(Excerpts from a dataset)
* * *

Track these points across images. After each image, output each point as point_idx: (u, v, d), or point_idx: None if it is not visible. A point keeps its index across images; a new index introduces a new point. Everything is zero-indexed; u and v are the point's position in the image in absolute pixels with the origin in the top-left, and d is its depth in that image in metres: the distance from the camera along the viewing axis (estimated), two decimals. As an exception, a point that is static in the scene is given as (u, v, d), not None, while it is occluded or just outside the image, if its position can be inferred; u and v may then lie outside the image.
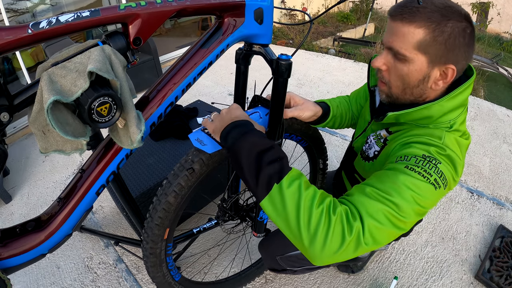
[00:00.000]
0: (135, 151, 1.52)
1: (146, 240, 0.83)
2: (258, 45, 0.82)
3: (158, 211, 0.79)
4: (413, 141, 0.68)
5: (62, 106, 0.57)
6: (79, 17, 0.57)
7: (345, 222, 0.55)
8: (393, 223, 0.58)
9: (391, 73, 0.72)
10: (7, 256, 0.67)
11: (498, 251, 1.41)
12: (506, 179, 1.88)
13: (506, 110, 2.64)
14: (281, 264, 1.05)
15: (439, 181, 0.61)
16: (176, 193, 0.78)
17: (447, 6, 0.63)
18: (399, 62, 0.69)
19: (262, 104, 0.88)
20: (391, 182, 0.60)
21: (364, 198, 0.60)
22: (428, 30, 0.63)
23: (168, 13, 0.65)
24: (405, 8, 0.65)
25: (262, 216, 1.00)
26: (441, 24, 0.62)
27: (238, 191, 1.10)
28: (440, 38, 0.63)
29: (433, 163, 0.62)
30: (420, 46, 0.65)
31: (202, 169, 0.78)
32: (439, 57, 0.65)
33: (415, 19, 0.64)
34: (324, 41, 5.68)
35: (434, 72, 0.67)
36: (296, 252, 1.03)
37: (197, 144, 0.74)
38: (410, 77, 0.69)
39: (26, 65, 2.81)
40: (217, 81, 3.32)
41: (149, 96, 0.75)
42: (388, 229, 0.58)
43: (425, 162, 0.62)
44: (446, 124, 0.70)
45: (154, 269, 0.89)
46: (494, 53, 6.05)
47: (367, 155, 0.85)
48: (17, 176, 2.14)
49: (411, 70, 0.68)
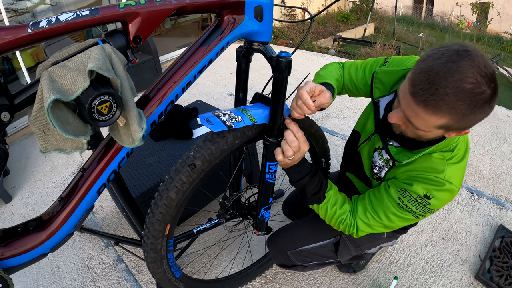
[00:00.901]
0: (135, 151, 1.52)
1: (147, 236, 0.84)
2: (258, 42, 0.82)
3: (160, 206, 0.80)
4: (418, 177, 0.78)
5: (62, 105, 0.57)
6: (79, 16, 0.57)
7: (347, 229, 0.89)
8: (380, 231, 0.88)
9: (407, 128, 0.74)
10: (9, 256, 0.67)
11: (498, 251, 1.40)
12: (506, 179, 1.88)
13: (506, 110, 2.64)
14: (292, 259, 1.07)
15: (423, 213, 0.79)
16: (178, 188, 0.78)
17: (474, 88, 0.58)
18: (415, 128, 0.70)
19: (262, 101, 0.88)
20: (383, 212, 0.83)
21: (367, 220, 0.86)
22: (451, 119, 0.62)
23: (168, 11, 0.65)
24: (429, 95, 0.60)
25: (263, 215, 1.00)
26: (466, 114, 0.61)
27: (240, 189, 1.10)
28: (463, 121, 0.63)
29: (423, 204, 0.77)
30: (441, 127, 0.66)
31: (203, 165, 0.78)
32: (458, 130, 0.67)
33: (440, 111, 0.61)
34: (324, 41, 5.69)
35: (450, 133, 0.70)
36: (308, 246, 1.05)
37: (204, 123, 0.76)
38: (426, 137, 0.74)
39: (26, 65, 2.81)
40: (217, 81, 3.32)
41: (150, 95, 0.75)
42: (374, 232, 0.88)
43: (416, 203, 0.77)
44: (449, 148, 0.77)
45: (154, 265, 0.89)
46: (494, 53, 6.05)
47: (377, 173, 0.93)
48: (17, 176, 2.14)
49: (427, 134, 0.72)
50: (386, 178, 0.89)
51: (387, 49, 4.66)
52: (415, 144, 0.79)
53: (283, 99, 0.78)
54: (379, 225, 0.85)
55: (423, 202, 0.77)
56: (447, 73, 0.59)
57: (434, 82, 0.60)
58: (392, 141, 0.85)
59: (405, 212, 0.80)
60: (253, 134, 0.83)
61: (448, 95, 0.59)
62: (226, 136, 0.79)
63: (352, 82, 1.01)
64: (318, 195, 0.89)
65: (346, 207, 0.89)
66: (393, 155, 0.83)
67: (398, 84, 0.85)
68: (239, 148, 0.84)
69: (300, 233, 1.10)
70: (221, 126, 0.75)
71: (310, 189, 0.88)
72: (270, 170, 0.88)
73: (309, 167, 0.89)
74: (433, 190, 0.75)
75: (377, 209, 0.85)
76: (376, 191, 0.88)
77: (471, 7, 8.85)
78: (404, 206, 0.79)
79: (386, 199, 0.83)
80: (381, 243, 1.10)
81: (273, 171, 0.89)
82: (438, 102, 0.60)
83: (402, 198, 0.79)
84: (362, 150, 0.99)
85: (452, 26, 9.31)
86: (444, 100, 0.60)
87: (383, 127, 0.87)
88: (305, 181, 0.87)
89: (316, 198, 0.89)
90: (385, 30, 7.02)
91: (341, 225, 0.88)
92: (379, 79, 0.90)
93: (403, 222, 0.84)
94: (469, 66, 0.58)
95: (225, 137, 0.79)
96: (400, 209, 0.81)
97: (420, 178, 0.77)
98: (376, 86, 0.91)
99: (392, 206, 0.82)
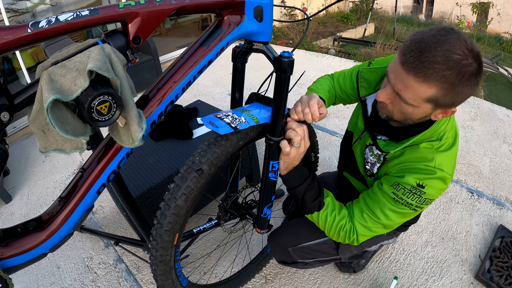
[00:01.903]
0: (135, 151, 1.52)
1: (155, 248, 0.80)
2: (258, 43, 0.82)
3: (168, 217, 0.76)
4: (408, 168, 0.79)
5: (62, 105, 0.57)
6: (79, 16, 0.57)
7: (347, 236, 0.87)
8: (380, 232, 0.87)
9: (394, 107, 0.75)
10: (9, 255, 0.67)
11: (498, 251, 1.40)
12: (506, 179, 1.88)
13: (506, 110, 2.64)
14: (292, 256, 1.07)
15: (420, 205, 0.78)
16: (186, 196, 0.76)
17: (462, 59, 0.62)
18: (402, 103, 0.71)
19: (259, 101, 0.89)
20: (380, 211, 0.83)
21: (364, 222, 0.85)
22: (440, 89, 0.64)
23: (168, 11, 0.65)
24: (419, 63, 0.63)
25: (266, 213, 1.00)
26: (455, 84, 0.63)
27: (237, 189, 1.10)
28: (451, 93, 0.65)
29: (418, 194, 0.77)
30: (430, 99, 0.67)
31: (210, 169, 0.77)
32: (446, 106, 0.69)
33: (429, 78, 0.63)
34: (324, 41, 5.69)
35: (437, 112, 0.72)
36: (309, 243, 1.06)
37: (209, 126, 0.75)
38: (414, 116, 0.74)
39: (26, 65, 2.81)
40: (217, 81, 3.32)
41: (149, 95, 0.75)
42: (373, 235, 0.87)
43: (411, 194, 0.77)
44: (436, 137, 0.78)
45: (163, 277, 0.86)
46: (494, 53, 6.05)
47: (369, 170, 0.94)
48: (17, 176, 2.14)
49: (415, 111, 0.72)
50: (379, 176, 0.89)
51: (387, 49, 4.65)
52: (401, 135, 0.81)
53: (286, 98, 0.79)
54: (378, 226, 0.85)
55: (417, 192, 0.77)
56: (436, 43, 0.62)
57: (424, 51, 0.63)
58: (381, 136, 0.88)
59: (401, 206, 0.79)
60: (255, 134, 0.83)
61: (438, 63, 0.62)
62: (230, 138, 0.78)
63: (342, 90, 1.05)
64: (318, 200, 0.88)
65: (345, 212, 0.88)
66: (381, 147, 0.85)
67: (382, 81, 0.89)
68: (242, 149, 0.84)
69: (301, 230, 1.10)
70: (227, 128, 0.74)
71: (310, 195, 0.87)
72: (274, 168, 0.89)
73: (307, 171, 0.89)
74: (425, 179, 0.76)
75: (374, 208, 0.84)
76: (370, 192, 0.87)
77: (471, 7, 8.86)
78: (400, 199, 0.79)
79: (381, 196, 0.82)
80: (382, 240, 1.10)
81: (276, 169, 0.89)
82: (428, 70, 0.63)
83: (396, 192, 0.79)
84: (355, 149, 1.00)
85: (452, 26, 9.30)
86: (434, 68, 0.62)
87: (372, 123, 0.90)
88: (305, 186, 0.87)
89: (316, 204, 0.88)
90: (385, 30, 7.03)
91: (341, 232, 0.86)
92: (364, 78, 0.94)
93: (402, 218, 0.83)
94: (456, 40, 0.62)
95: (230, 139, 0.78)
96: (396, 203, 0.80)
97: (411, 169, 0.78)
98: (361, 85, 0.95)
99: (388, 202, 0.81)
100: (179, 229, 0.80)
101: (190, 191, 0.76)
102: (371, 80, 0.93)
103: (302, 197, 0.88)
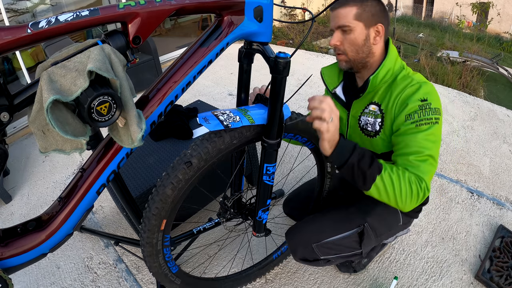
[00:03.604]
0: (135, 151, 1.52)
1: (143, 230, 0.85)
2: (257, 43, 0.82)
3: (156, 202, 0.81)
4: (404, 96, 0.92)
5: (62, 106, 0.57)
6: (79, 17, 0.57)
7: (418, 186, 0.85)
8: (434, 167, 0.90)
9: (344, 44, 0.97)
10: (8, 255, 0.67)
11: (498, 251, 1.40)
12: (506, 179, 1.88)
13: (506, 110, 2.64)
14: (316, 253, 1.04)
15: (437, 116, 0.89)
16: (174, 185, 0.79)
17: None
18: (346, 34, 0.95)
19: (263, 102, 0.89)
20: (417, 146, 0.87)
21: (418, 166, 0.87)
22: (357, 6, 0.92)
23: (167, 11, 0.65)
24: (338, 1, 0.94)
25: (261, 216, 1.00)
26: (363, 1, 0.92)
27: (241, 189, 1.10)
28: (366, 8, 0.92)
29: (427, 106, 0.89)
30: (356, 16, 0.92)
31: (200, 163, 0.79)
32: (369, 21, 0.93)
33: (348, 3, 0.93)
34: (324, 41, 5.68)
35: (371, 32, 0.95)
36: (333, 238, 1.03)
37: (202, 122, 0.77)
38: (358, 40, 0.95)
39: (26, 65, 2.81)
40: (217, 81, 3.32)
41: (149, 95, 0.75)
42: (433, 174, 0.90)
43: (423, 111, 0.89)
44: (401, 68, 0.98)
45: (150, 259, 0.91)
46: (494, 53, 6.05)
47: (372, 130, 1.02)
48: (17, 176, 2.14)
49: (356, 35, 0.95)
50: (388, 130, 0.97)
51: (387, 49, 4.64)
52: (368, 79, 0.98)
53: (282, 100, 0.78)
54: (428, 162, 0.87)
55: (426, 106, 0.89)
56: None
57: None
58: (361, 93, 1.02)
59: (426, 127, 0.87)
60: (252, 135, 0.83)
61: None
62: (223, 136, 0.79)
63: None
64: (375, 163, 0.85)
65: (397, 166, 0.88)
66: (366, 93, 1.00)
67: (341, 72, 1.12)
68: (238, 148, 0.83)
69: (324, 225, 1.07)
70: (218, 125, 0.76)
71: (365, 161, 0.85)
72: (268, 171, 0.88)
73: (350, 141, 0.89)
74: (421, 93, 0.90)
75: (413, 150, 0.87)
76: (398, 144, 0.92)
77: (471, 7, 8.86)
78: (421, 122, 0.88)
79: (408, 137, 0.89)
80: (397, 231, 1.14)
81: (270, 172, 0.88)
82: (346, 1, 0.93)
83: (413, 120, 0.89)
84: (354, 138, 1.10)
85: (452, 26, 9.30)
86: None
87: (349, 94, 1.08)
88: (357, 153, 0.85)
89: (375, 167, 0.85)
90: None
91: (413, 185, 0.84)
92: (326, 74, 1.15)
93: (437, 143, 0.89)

* * *

__What you are asked to do__
The required output is the stretch of entries above from the line containing "86: (444, 100, 0.60)" through the line containing "99: (392, 206, 0.82)", reproduced exactly.

__Your solution__
86: (444, 100, 0.60)
87: (383, 127, 0.87)
88: (305, 181, 0.87)
89: (316, 198, 0.89)
90: (385, 30, 7.02)
91: (341, 225, 0.88)
92: (379, 79, 0.90)
93: (403, 222, 0.84)
94: (469, 66, 0.58)
95: (225, 137, 0.79)
96: (400, 209, 0.81)
97: (420, 178, 0.77)
98: (376, 86, 0.91)
99: (392, 206, 0.82)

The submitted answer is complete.